Reduction of N-cadherin leads to reduction of AKT and LRP6 phosphorylation. (A) Transfection of N-cadherin-shRNA (Ncad-shRNA) reduced the amount of AKT phosphorylated at Serine 473 (P-AKT [S473P]) and AKT targets β-catenin phospho-Serine 552, β-catenin [S552-P]) and phosphorylated GSK3β (P-GSK3β [Ser 9]).

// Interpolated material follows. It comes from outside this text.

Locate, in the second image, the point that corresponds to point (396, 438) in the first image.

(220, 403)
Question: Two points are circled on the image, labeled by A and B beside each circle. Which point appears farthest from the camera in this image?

N-cadherin, P = 0.0151 by paired t-test, n = 7; P-AKT [S473], P = 0.0182 by paired t-test, n = 6; P-β-catenin [S552], P = 0.0083 by paired t-test, n = 3; P-GSK3β [Ser 9], P = 0.0085 by paired t-test, n = 3. Consistent with the stabilizing role of phosphorylated Ser 552, there was a trend for reduction in total β-catenin in N-cad-shRNA transfected cells (P = 0.1383 by paired t-test, n = 2). (B) Cells stably expressing N-cad-shRNA knockdown reveal reduced levels of AKT phosphorylation (P-AKT [S473], phospho-GSK3β (P-GSK3β [S9]), and phospho-β-catenin (P-β-catenin [S552]). N-cadherin knockdown also reduced baseline phosphorylation of LRP-6 (P-LRP6 [S1490]) as well as Wnt3a-induced phosphorylation of LRP6. (C) Primary mouse cortical progenitors were nucleofected with two different shRNA to N-cadherin or EGFP and cell extracts were blotted for phospho-β-catenin Serine 552 (P-β-catenin [S552]). In both cases, N-cadherin knockdown resulted in reduced phosphorylation of β-catenin at Ser 552. shRNA1: P = 0.0119 by paired t-test (n = 3); shRNA2: P = 0.0055 by paired t-test (n = 3). (D) Primary mouse neural stem cells derived from E14.5 mouse cortices were treated for 24 hours with either control IgG or N-cadherin function blocking antibody 20 µg/ml, and cell extracts were blotted for phospho-LRP6 [S1490]. Both biological replicates are shown.